My mother passed away in November and left the house to me & my brother 50/50. Probate is in progress, using a solicitor for that, but the question is about the sale itself once we have the grant.
The probate solicitor has quoted us £2,400 plus VAT for the conveyancing on the sale. That feels steep for what is a straightforward freehold semi with no chain. I have seen online conveyancers quoting £800 to £1,000 all in.
- Is there any practical reason the probate solicitor needs to do the conveyancing as well?
- Can we instruct a separate (cheaper) conveyancer once we have the grant?
- Anything we should watch out for with the title transfer from the estate to us before sale?
The house is in the West Midlands, no mortgage, registered title. We both want a quick clean sale, no disagreement between us on price or timing. Just trying not to spend more than we need to.

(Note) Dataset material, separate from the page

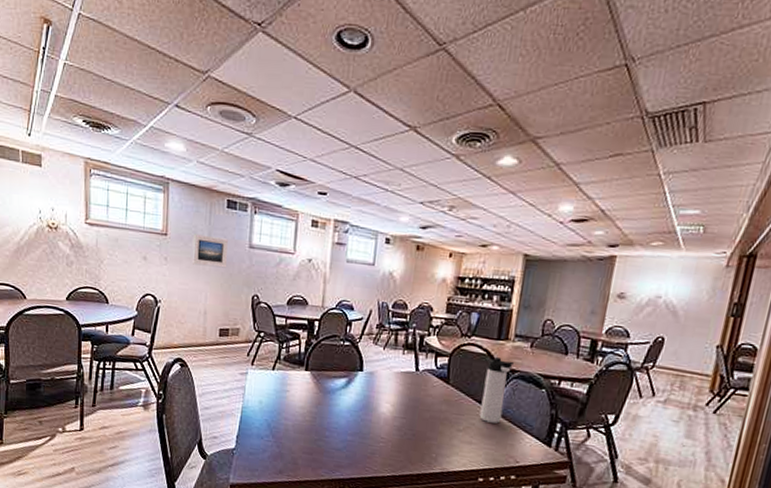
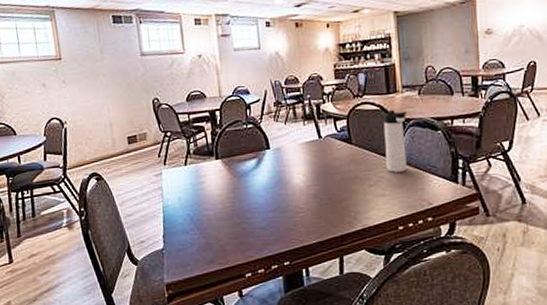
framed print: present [191,234,228,268] -> none [86,51,123,82]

No, there is absolutely no reason the probate solicitor has to do the conveyancing, and you should expect them to try fairly hard to keep you because it is easy money on their end once they already have the file. When I sold my BTL flat I got a quote from the solicitor who had handled the original purchase and it was nearly double what a panel conveyancer quoted, for what turned out to be a completely standard transaction with no complications at all. The only thing I would say is make sure whoever you instruct understands that the property is being sold as personal representatives rather than as beneficial owners in your own right, because the mechanics of the transfer are slightly different and some of the cheaper online outfits can be a bit slow on the uptake with that. But £2,400 plus VAT for a straightforward freehold sale with no chain is, to put it politely, ambitious.

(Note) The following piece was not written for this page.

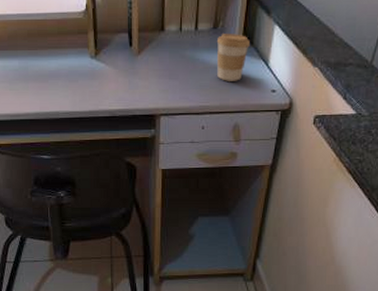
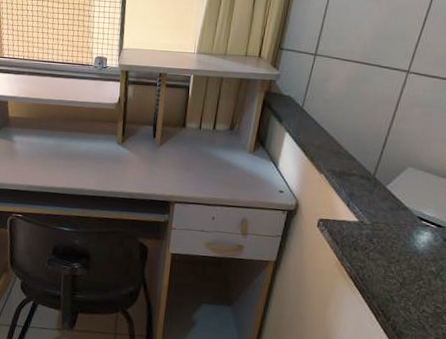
coffee cup: present [216,34,250,81] -> none [230,135,262,179]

@Frankie91 thanks, that confirms what I suspected. Quick follow up, do we actually need to wait for the grant before instructing a separate conveyancer? The probate solicitor has been maddeningly vague on timescales, just “a few months” which could mean anything. My brother wants to get the house on the market ASAP but I don’t want to pay for conveyancing work that can’t actually proceed yet.
@borderer61 you can get it on the market and take offers before the grant comes through, that is not an issue, and plenty of people do it. What you cannot do is exchange contracts until you have the grant because the legal title has not passed to you yet, so any conveyancer you instruct will just be doing the prep work and then sitting on their hands waiting. Whether that is worth the cost of instructing them now depends a bit on how confident you are the grant is coming through cleanly, ie no contested will, no missing assets that might slow things down. If it is straightforward then yes, get them instructed, get the searches ordered, and you will be ready to move the moment the grant lands. The risk is that some buyers will see “probate pending” on the listing and walk, because they have heard horror stories about it taking eighteen months, and to be fair sometimes it does. But in a clean case with a simple estate it should not be more than a few months, especially if the solicitor has their act together, which I realise is doing a lot of heavy lifting in that sentence.